- [Problem to work on]
Take the line with "Find the segment" and all lines after it, through the end of the records below, and repeat them exactly.
--- --- ---
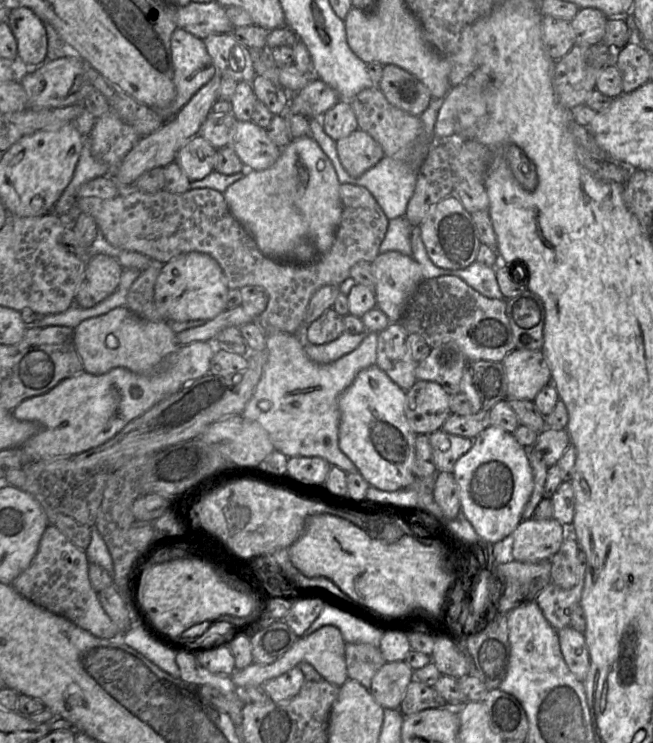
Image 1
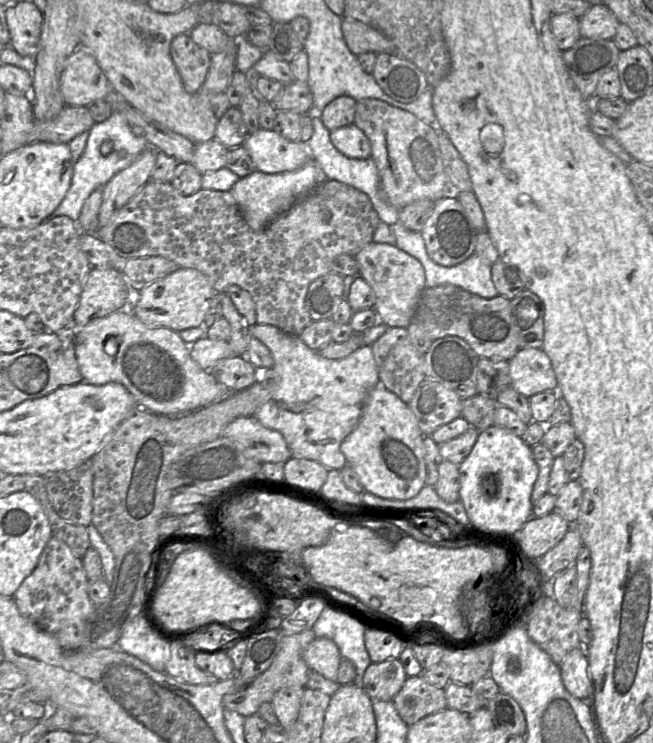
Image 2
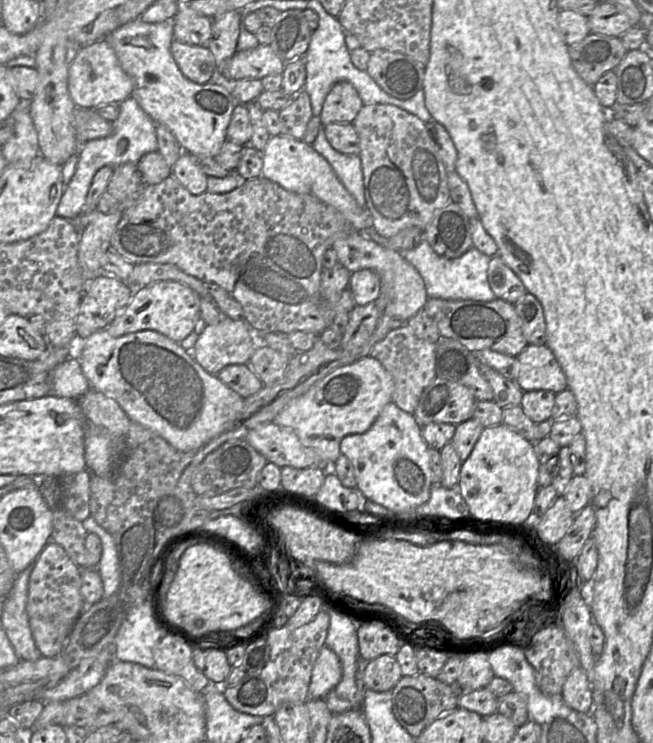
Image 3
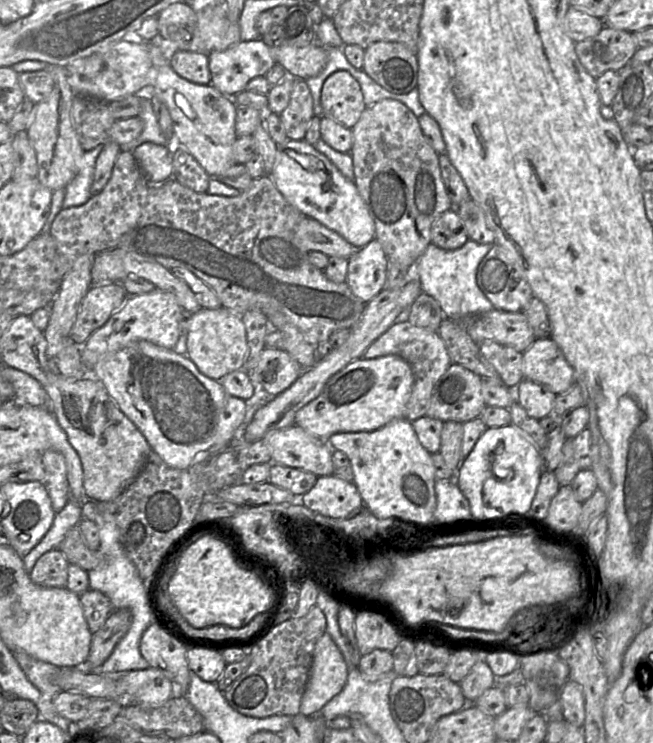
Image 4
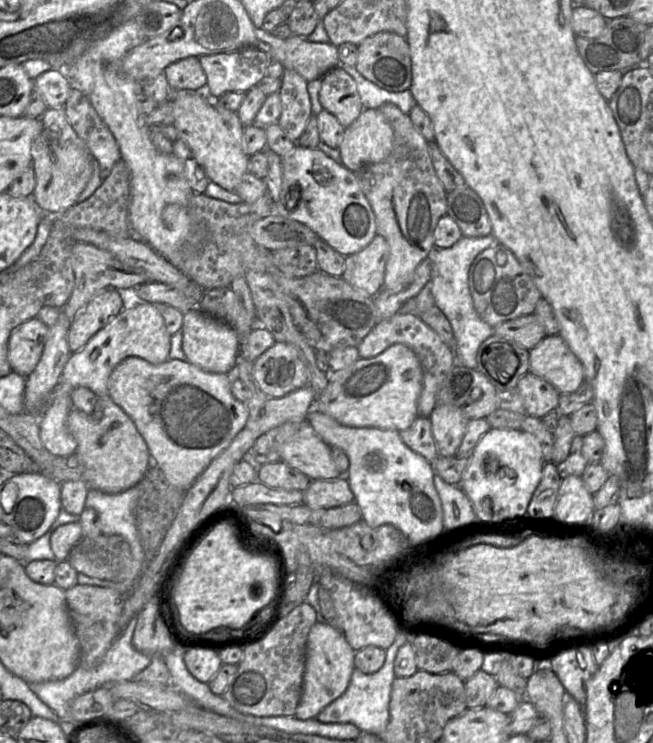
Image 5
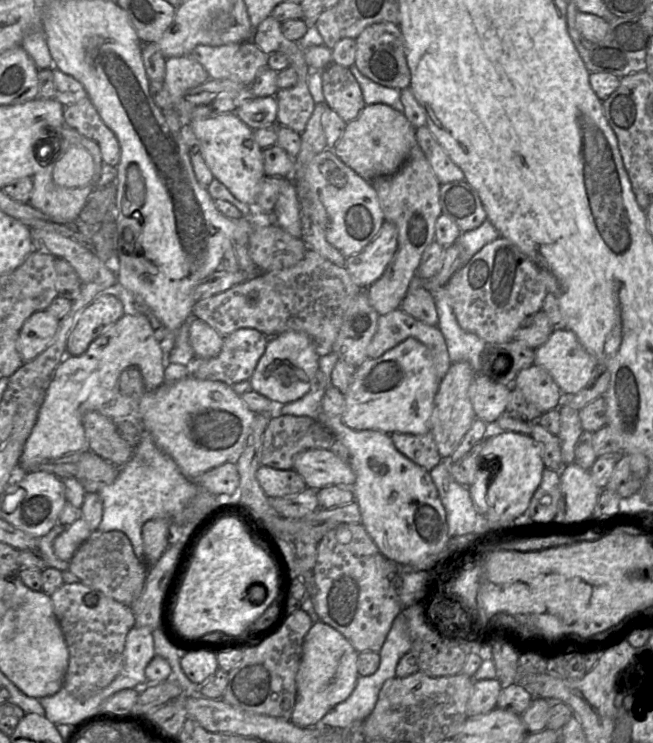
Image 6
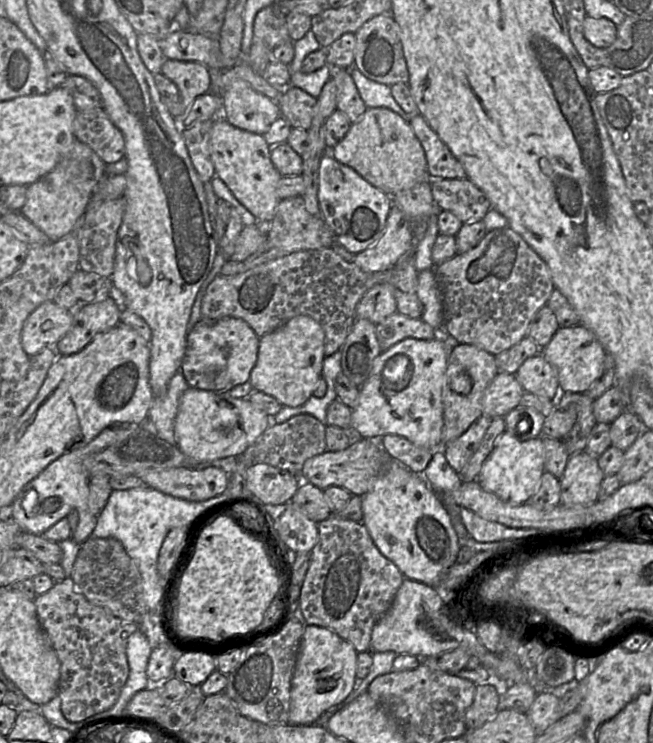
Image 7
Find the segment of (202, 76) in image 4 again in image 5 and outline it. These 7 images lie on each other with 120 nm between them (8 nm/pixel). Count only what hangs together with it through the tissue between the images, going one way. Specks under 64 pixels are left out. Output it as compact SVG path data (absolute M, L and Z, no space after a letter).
M190 56L178 60L164 70L171 93L189 89L203 91L206 89L207 76L201 66L199 57Z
--- --- ---
- [Task output]
Find the segment of (202, 76) in image 4 again in image 5 and outline it. These 7 images lie on each other with 120 nm between them (8 nm/pixel). Count only what hangs together with it through the tissue between the images, going one way. Specks under 64 pixels are left out. Output it as compact SVG path data (absolute M, L and Z, no space after a letter).
M190 56L178 60L164 70L171 93L189 89L203 91L206 89L207 76L201 66L199 57Z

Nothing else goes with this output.